Court of Appeals Had a Different View of the Evidence and Standard of Review
On March 22, 2022, the United States Court of Appeals for the Ninth Circuit reversed the trial court’s primary ruling.3 In a surprisingly short “not for publication” ruling, the appellate court found “UBH’s interpretation—that the Plans do not require consistency with [generally accepted standards of care]—was not unreasonable.” Wit II, slip op. at 7. The court reasoned that while the plans “exclude coverage for treatment inconsistent with [generally accepted standards of care], Plaintiffs did not show that the Plans mandate coverage for all treatment that is consistent with [generally accepted standards of care].” Id. The appellate court seemed to give no deference to the district court’s factual findings on this issue or on the administrator’s conflict of interest, which appears to be inconsistent with both applicable law and the court’s declaration that it was to review the district court’s findings of fact “for clear error.” Id. at 2.

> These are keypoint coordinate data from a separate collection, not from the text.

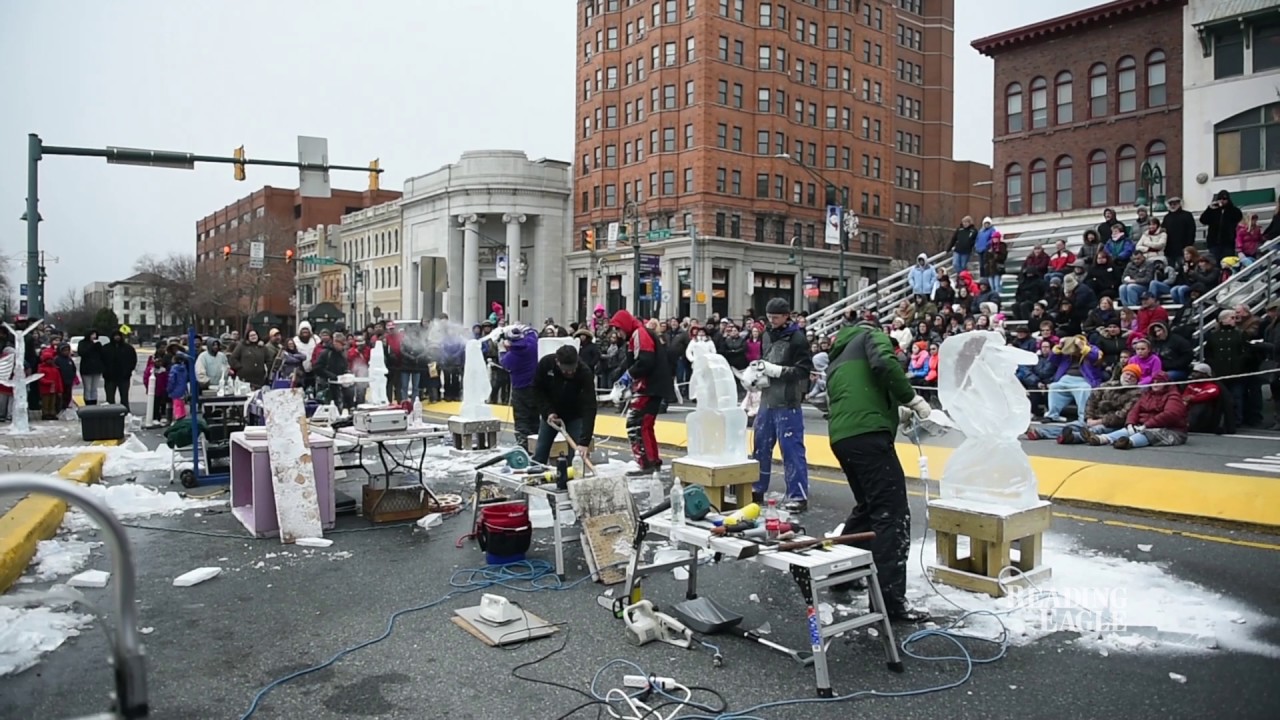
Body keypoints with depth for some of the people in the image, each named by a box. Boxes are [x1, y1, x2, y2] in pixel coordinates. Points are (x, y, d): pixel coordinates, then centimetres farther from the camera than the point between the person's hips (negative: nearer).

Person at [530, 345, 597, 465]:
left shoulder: (585, 373, -33)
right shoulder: (545, 364, -26)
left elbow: (589, 408, -37)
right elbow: (536, 389, -9)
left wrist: (584, 442, -44)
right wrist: (547, 412, -21)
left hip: (575, 416, -2)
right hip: (551, 414, 2)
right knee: (540, 452, 7)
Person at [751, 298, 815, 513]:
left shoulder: (797, 338, -10)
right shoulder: (768, 335, 11)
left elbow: (804, 370, -14)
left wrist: (774, 370, -20)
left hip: (787, 403, -7)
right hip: (767, 400, 7)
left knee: (791, 449, -5)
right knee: (761, 446, 15)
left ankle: (798, 496, 2)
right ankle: (757, 489, 28)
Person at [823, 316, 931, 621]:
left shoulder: (836, 361, 33)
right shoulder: (872, 336, 13)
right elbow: (885, 363, -10)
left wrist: (897, 412, 26)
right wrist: (913, 400, -3)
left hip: (841, 437, 8)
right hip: (867, 435, -8)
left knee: (868, 507, 25)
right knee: (892, 513, -9)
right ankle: (890, 600, -14)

It seems clear that Congress will be required, and likely motivated, to address underlying issues with parity and equity for behavioral health coverage. In the meantime, demand for access to care and treatment continues to grow. Policy change and litigation in this area are likely to accelerate in response to continuing denials for needed care.
1 On other important issues, the Ninth Circuit validated plaintiffs’ standing to bring this action and the district court’s certification of a class action, finding plaintiffs’ ERISA breach of fiduciary liability claims were capable of being resolved on a class-wide basis. The court did not reach the issue of whether the district court’s “reprocessing” remedy “overextended Rule 23 in violation of the Rules Enabling Act.” Wit v. United Behavioral Health, No. 20-1736, slip op. at 6 (9th Cir. Mar. 22, 2022) [hereinafter Wit II].
2 US Airways, Inc. v. McCutchen, 569 U.S. 88, 100 (2013) (internal citation omitted).
3 A disposition that is deemed not appropriate for publication and not available for citation as precedent except as provided by Ninth Circuit Rule 36-3.